American Legion Veterans Housing Inc. (ALVHI), an expansive homeless veterans housing project founded by Connecticut Legionnaires, was born through the generosity and welcoming spirit of the locals in Jewett City, Conn. It's only fitting that the revolutionary housing project got its biggest and most important financial contribution through an act of generosity and goodwill.
Last month, Michael Guty, a 92-year-old World War II veteran, gave an $800,000 donation to La-Flamme Kusek Post 15 in Jewett City – the post that maintains ALVHI and houses some of the program's rent-free apartments for homeless veterans in the upstairs of its building. Guty made the gift to honor those who have served and fulfill a long-time promise to his friend, Bill Czmyr, a local Legionnaire who started ALVHI by cultivating the generosity of individuals like Guty.
Czmyr, Connecticut Department Commander Wayne Morgan, National Executive Committeeman Rich Anderson and other Legionnaires were all on hand at Bride Brook Health & Rehab Center, saluting Guty as he made the donation official. A recent probate court decision allowed Guty to donate the money now, instead of through testate, due to his advanced dementia.
The money will be invested in the post's endowment, which funds ALVHI and the post's outreach programs. Czmyr said the donation will help the post with upkeep costs associated with the complex, which is spread out into two connected buildings and features amenities and 18 apartments for homeless veterans.
"They're going to have an endowment sitting there giving them operating funds for the next 30, 40 or 50 years," said Carl Brown, vice president and treasurer of ALVHI. Brown added that the housing project will also look into expanding into nearby lots to provide parking or green space for residents.

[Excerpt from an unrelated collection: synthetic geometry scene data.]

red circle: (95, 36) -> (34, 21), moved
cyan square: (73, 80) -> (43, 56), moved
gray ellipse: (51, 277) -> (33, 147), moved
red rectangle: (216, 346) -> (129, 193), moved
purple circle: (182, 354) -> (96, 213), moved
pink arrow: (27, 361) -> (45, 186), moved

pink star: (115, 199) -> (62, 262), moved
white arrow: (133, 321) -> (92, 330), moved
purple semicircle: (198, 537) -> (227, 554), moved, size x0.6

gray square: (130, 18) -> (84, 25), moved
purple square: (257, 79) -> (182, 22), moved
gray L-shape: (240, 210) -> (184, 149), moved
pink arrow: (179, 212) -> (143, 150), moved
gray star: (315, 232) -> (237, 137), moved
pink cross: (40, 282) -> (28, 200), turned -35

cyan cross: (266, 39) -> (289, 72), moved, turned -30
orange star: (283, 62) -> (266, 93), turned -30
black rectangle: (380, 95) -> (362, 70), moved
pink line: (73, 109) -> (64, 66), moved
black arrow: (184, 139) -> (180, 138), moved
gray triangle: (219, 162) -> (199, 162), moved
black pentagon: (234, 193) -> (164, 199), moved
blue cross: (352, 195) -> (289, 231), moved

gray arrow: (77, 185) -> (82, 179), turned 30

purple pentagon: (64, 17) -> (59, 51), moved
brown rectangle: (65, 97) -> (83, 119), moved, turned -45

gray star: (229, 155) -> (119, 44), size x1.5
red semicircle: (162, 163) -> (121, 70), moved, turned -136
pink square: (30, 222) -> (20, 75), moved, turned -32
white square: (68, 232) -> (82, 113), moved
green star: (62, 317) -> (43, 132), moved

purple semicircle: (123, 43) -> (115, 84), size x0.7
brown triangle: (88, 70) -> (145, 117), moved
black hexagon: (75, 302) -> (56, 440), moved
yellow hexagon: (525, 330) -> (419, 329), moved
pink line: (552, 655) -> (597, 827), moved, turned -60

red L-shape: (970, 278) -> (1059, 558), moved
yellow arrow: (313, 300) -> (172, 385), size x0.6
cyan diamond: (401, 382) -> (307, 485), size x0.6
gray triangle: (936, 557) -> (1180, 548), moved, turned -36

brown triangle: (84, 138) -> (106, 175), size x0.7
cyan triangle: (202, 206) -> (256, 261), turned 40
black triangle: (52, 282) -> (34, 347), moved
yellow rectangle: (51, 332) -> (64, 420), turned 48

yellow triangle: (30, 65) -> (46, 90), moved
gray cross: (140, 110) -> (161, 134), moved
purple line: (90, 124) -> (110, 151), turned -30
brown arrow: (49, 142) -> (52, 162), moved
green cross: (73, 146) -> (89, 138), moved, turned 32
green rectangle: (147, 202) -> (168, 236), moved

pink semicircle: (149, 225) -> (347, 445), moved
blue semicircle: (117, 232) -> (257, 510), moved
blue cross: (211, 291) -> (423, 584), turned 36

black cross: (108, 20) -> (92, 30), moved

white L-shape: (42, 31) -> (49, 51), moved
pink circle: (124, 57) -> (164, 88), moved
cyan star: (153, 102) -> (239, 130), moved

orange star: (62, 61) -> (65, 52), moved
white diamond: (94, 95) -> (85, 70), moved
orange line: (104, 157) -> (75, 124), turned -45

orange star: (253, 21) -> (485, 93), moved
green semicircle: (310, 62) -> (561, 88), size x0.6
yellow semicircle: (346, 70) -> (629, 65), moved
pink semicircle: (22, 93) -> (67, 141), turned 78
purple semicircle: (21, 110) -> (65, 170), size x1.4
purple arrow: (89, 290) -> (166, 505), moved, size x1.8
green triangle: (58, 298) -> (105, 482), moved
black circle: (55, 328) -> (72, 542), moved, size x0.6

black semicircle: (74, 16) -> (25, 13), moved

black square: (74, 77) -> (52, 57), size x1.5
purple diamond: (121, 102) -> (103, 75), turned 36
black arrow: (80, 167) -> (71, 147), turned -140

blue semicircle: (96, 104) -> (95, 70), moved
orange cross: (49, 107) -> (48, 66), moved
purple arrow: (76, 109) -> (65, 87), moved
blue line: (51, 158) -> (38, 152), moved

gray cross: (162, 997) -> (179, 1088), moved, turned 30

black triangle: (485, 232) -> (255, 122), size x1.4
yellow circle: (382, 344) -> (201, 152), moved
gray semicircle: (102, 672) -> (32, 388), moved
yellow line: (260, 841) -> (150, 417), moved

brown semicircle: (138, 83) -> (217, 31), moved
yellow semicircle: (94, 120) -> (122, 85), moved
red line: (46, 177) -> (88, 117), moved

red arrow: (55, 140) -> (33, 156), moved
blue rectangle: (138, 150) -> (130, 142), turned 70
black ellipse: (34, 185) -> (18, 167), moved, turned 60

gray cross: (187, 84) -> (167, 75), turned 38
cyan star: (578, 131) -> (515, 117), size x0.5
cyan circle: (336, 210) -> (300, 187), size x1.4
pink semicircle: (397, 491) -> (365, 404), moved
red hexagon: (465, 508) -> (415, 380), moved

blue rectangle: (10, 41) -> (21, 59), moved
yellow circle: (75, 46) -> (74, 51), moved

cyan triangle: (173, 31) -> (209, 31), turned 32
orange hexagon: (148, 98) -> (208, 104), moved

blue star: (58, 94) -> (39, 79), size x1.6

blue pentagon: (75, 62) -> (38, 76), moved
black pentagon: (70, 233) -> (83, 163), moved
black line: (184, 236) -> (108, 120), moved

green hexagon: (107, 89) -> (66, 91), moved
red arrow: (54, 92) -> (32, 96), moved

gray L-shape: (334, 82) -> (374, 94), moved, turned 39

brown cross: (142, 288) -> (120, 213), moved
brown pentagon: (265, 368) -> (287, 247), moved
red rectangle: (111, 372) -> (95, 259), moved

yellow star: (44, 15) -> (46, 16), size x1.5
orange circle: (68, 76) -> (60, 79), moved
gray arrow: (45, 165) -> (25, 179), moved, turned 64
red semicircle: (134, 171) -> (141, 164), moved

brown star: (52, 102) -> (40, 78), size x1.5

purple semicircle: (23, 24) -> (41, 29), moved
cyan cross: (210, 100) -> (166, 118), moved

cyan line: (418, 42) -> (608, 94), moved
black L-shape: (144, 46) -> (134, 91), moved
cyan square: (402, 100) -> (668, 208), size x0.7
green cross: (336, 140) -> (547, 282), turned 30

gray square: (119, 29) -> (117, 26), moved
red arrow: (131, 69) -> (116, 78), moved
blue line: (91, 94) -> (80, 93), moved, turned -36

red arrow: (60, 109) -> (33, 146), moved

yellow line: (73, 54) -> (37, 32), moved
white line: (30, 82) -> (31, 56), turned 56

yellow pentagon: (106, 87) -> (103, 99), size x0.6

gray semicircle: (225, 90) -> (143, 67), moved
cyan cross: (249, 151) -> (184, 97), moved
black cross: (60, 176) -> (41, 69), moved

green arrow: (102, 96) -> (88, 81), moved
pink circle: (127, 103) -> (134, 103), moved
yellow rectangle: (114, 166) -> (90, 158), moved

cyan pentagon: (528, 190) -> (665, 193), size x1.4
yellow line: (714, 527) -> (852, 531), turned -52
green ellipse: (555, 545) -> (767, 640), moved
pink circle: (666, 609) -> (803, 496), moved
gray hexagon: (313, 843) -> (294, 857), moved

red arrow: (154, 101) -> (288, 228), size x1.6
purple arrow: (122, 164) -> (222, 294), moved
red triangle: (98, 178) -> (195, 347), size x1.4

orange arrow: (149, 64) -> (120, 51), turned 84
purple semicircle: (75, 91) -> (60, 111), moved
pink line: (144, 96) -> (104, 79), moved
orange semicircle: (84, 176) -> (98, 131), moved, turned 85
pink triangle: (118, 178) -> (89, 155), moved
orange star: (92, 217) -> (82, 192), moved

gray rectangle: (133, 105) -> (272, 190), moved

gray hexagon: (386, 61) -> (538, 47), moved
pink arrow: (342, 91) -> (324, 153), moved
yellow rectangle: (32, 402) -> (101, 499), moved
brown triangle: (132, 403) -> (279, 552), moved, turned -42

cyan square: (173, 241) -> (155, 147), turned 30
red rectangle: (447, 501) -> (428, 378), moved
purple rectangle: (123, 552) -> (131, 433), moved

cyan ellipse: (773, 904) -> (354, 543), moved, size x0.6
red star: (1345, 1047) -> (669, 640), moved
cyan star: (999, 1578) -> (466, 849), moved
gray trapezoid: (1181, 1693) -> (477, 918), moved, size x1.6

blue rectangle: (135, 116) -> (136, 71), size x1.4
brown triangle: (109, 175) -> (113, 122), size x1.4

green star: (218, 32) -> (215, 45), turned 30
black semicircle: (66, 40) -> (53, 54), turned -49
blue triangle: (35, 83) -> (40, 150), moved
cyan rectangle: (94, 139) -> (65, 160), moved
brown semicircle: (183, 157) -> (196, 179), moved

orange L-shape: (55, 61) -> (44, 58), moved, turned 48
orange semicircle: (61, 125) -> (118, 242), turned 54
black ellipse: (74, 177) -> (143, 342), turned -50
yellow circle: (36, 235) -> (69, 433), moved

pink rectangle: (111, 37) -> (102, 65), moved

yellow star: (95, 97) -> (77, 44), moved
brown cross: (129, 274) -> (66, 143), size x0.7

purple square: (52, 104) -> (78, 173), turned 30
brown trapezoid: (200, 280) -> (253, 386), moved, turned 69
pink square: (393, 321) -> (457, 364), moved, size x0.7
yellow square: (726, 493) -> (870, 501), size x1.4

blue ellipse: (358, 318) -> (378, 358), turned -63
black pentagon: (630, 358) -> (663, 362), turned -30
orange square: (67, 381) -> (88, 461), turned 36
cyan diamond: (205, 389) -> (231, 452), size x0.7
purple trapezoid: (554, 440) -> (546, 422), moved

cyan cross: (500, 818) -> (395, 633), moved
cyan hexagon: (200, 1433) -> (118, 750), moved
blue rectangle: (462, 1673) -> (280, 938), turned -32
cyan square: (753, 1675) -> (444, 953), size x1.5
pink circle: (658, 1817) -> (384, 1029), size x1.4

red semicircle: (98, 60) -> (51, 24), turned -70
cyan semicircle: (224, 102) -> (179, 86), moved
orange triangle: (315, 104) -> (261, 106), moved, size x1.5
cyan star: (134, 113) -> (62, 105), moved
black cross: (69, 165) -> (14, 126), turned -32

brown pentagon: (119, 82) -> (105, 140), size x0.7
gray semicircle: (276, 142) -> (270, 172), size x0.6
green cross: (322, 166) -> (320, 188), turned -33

The idea for ALVHI was hatched by Czmyr, who began floating the concept around town in 2003. Czmyr, a member of Post 15, realized that his post's upstairs was vacant and decided that it was the perfect setting for the rent-free apartments. He gathered the support of fellow post members and residents of Jewett City – many of whom, like Brown, aren't even veterans.
The project's grassroots beginning steam rolled into an ambitious, $5.2 million initiative that drew support from the state VA and lawmakers like Rep. Joe Courtney, D-Conn. Courtney's $200,000 earmark paved the way for a $3.8 million pledge from the Connecticut Housing Finance Authority and other significant donations.
Soon, ALVHI began drawing national attention for its revolutionary approach to the homeless veterans problem. Plenty of housing projects offered free living space to homeless veterans but only on a temporary basis. None had ever offered permanent housing like ALVHI does.
ALVHI opened its doors and began housing the 16 veterans currently living there in June. It was a few months later that Czmyr got a call from an attorney representing Guty who told Czmyr that she needed to see him about a donation that Guty wanted to make.
Guty had long promised Czmyr that he'd make a donation to Post 15 and its pet project.
"He offered to give the money a while back," Czmyr said. "He would tell me that every so often when he stopped by (the post). He never told me how much and I never asked. I just told him it would be appreciated."
Over the years, Czmyr and Guty fostered a friendship typical of two old veterans. The two grew close sitting at the post and coffee shops around town, sharing stories and enjoying each others' company. Guty often mentioned that he'd provide some financial help to Post 15 someday, even though he wasn't a member there.
"I never doubted that it would come," Czmyr said. "When he told me he was going to leave me some money, I never figured it would be for that amount."
The donation amount surprised not only Czmyr, but other people who were close to Guty. A retired power plant worker, Guty lived a modest and frugal life, driving an old pick-up truck and spending his free time in his garden. His family immigrated to the United States from Ukraine in the 1930s and settled in nearby Canterbury, Conn., where they ran a chicken farm.
Today, Guty's health isn't bad for an individual of his advanced age, but his dementia has affected him to the point that he can't have the spirited conversations that he once enjoyed with Czmyr. Still, he recognizes a friendly face when he sees it.
"Me and my son, the (post) commander, went down to Bridle Brook," Czmyr said. "He was in a wheelchair and looked like he was sleep. I told him who I was, he opened his eyes and started to smile. It turned out it was just his nap time."
Czmyr says Guty's memory and generosity will forever be remembered with a commemorative plaque that will be featured in the post's lobby.
"It will be there to always recognize him. We gave him one too," Czmyr said.
Guty's memory will also live on through the dividends that his donation will pay, which Brown says gives financial solace to the post and its housing project for the foreseeable future.
"That to me is a big blessing," Brown said. "(Post 15) gave up everything, but it has come back tenfold."